O post, publicado na manhã deste sábado (10) no perfil da empresária, já conta com dezenas de comentários e compartilhamentos de apoio à Negra Jhô.

Imagem é direito garantido pela Constituição

Rodrigo Moraes, advogado e professor de Direito da Universidade Federal da Bahia, explica que a imagem é um direito fundamental protegido pela Constituição Federal em seu artigo 5º, inciso 10, e também pelo Código Civil.

Ele salienta que é preciso conhecer os termos do contrato entre a plataforma de imagem e a campanha de Tebet, que pode ter sido induzida ao erro.

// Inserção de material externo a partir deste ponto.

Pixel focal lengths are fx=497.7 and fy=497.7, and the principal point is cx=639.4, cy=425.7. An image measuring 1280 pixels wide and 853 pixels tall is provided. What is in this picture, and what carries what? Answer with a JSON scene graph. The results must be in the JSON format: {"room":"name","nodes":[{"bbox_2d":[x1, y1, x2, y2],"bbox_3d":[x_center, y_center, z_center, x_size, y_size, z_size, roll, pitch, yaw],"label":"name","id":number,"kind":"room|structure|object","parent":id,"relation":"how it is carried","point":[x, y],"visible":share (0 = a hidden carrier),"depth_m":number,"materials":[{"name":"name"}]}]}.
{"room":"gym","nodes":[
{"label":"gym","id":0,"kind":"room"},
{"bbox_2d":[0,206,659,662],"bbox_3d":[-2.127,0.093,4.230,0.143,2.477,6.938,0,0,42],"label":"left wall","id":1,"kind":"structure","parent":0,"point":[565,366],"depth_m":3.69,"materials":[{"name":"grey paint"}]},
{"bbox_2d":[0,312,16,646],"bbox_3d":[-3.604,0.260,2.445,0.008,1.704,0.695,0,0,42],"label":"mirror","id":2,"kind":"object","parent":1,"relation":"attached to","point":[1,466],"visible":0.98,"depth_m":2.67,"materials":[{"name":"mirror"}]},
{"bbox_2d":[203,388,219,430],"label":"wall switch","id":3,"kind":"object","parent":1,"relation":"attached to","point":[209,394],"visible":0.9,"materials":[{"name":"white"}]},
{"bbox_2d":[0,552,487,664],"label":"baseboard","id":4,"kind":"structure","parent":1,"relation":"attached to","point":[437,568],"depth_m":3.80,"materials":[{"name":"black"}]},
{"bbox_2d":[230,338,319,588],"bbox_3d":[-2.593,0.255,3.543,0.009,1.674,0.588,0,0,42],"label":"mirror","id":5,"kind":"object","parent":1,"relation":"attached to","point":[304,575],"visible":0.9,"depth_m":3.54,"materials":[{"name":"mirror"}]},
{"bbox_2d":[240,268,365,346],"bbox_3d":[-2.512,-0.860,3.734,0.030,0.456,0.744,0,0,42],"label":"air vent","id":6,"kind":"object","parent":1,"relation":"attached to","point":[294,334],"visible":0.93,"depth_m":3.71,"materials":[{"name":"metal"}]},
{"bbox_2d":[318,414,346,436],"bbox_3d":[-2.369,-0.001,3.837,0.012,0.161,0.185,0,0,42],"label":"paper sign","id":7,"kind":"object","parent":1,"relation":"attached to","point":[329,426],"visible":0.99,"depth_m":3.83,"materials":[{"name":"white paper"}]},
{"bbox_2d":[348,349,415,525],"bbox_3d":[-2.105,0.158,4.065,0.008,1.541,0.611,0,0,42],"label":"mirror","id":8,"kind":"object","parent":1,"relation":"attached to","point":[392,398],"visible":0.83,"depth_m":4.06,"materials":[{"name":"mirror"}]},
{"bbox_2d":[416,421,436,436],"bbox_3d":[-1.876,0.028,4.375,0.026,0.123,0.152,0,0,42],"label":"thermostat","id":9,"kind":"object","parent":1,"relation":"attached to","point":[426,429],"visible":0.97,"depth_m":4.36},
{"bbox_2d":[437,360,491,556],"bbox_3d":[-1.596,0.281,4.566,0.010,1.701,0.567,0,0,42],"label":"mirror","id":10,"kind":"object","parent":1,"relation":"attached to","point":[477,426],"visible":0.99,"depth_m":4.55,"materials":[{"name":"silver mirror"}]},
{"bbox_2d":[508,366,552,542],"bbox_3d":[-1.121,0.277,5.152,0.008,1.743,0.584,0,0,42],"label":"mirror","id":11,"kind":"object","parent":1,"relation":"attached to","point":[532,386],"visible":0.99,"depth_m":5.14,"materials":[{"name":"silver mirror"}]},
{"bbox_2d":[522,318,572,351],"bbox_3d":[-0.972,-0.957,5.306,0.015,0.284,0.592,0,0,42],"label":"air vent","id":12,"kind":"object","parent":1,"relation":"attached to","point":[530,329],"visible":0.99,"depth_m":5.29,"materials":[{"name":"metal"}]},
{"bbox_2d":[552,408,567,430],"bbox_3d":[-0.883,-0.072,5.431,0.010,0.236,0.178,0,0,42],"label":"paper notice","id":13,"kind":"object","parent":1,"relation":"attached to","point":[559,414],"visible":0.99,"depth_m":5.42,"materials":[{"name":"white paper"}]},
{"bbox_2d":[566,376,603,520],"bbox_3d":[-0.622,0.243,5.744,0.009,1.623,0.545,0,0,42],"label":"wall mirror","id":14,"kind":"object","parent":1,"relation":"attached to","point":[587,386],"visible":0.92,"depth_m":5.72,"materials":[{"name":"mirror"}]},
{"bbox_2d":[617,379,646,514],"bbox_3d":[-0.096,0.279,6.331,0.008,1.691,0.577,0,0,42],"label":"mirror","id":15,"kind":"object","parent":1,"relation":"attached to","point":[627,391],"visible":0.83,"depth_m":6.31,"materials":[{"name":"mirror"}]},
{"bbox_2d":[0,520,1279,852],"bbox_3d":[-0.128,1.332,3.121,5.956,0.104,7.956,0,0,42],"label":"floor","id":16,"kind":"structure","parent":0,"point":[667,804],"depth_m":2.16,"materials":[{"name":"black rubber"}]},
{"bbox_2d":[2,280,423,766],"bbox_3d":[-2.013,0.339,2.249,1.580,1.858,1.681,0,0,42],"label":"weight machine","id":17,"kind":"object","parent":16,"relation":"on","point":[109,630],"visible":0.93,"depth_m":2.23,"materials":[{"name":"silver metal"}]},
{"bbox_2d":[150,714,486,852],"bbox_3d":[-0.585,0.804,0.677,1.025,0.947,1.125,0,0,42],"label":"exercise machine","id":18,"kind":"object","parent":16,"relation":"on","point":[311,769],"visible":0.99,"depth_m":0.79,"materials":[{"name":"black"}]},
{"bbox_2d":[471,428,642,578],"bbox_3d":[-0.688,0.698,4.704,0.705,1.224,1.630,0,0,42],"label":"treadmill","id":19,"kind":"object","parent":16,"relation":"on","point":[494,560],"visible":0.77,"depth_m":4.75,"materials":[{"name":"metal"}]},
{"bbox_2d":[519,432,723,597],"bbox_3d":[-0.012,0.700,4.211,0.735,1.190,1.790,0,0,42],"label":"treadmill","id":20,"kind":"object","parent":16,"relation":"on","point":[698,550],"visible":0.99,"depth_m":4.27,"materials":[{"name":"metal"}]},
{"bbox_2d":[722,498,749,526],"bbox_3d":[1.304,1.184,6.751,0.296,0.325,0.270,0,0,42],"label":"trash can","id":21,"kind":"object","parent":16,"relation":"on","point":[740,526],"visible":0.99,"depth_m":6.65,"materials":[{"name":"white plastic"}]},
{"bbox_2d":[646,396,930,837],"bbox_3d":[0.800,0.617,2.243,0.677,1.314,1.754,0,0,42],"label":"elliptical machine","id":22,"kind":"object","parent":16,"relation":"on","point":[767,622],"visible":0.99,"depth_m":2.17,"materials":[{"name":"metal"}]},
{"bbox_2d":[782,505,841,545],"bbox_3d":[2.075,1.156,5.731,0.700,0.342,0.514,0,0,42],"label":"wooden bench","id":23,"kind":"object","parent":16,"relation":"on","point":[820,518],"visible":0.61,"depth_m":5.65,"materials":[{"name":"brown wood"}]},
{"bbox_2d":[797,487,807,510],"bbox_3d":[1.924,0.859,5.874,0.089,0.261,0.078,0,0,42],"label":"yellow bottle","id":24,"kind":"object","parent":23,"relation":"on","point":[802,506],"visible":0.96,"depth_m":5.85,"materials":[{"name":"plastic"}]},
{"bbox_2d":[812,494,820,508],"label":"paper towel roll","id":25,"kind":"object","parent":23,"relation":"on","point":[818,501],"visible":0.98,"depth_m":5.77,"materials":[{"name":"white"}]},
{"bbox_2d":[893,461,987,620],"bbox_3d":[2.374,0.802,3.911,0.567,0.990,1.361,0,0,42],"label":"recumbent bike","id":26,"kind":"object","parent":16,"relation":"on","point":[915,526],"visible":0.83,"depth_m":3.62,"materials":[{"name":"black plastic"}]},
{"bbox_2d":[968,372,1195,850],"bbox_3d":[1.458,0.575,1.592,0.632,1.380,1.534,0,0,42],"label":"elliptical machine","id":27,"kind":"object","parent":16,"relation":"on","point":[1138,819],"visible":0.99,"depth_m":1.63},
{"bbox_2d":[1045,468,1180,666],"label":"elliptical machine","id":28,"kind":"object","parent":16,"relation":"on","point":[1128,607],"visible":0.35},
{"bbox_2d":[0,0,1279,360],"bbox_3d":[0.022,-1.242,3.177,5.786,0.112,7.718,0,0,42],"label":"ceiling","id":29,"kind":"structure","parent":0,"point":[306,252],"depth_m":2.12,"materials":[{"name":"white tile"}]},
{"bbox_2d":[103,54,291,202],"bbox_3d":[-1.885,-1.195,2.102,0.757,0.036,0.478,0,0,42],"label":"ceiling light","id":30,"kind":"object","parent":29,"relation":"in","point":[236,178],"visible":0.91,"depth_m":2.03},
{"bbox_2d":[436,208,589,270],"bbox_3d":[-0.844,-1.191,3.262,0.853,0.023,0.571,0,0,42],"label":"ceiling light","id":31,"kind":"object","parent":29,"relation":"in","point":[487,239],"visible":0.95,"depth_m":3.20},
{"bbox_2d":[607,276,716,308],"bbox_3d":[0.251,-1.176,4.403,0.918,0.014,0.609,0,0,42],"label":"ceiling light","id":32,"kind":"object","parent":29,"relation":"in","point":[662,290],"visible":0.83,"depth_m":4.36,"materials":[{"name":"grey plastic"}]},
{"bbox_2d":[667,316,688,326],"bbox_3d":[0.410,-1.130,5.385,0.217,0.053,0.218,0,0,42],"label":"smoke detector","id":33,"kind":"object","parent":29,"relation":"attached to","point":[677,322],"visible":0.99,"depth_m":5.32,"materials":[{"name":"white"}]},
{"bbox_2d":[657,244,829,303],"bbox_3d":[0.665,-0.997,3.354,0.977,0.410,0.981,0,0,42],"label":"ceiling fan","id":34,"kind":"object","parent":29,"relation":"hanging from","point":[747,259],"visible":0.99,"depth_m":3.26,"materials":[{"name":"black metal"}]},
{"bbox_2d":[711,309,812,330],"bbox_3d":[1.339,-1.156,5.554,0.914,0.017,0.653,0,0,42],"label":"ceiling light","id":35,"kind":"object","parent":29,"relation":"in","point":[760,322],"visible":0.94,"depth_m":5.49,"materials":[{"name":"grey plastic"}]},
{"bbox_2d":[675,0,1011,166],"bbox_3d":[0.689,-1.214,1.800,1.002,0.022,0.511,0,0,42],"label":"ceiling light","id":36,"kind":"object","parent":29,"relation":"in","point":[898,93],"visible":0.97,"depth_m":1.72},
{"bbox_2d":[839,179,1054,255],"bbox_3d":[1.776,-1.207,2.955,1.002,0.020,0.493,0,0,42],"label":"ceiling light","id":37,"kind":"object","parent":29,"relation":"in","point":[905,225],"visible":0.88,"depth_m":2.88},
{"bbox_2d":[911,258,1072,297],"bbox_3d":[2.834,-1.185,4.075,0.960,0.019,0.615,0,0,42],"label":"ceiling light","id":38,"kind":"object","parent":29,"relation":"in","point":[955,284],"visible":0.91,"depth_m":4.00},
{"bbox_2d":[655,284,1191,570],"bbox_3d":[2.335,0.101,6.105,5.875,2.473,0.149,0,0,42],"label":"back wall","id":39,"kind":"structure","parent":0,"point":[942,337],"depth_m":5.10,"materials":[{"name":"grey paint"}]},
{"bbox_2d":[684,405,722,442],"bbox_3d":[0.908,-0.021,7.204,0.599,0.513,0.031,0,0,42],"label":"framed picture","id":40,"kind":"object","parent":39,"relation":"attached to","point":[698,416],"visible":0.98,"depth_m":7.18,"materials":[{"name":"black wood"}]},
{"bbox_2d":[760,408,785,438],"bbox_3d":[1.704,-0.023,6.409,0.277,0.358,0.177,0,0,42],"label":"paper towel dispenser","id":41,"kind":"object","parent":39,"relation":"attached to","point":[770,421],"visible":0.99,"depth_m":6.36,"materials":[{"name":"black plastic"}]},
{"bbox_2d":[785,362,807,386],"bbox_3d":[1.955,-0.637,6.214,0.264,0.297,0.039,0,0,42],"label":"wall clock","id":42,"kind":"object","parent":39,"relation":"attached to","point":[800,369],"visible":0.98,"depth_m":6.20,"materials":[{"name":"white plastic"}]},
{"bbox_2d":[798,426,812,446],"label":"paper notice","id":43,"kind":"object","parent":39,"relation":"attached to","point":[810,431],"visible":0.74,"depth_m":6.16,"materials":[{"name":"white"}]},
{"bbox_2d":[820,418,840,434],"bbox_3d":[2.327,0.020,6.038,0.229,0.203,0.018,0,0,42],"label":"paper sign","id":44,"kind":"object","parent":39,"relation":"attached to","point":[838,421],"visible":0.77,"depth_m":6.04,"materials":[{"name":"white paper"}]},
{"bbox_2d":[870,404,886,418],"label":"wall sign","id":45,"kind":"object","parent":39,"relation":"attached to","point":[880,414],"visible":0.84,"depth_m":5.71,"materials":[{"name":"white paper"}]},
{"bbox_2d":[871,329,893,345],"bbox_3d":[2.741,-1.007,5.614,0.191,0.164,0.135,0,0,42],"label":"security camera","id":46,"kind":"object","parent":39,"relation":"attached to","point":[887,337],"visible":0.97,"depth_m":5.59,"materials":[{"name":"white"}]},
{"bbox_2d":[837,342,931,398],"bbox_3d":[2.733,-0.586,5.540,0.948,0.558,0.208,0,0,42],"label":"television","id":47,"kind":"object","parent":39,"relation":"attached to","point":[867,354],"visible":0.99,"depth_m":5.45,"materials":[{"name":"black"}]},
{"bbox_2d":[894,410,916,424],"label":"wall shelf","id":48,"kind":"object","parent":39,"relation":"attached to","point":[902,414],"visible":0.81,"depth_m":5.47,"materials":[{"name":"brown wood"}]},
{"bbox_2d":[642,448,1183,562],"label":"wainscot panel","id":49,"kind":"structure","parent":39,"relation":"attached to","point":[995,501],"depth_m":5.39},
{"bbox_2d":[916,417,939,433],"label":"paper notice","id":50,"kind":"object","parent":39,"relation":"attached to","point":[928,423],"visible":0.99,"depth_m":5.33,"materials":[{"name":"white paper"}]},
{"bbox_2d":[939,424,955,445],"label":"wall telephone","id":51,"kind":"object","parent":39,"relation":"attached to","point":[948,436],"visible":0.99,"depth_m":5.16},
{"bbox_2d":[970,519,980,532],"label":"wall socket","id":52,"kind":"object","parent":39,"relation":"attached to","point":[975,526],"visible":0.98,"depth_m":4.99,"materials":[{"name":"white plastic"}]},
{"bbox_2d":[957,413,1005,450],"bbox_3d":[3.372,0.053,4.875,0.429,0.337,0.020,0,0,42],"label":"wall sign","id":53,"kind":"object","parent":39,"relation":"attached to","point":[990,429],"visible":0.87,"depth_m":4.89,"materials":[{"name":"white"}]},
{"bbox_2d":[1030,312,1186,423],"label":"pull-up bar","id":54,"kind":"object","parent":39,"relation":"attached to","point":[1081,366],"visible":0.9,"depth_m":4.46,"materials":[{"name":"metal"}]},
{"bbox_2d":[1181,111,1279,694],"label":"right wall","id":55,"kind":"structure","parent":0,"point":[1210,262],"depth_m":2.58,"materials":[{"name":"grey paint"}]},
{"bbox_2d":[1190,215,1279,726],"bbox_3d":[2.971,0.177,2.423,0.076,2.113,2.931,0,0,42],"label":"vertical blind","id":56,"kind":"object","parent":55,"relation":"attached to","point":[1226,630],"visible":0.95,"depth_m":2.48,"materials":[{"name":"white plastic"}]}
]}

"O banco de imagem pode ter recolhido a imagem sem autorização ou mesmo com uma autorização com cláusulas abusivas ou injustas, o que chamamos de contrato leonino." Mesmo assim, afirma o especialista, cabe à cabeleireira que se sentiu prejudicada buscar a Justiça.

"No caso dela, além do prejuízo patrimonial à sua imagem, há também um dano à sua honra, já que ela é publicamente vinculada a outra posição política, o que pode levar sua figura pública ao descrédito ou dubiedade de posicionamento", complementa o advogado.

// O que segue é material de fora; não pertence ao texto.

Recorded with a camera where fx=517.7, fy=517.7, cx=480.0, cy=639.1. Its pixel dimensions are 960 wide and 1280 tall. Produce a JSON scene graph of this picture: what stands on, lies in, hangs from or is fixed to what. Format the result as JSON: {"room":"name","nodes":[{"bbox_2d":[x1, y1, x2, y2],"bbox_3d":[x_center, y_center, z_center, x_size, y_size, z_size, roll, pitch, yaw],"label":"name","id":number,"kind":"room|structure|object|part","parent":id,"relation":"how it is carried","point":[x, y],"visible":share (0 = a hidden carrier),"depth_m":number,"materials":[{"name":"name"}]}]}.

Zambelli foi condenada por uso indevido de música

Rodrigo Moraes é autor do livro Direitos Morais do Autor (2008). Ele orienta que, nesses casos, o mais prudente às candidaturas é, além da autorização por parte da agência ou plataforma que detém o direito de imagem, buscar também a autorização da própria pessoa, evitando conflitos.

"O mesmo ocorre no uso de músicas em propagandas. Além da editora, o sensato é que o próprio compositor expresse a autorização."

Rodrigo Moraes é o advogado que representa o cantor e compositor baiano Manno Góes no processo contra a deputada federal Carla Zambelli (PL-SP) pelo uso indevido da música Milla, em um vídeo a favor de Jair Bolsonaro (PL), publicado em 2021. Em maio, a parlamentar foi condenada pela Justiça baiana a pagar R$ 20 mil de indenização por danos morais ao artista.

Esse transtorno à candidatura de Tebet teria sido evitado se a candidata, seu partido ou sua equipe de campanha conhecesse minimamente personalidades importantes que preservam a cultura negra e as heranças africanas no Brasil.

Negra Jhô é uma das mais importantes representantes de uma comunidade que, mesmo sendo maioria no Brasil, é desconhecida aos olhos e atenções dos políticos brasileiros. A provocação na Justiça talvez sirva de aprendizagem para que as campanhas utilizem reais apoiadores.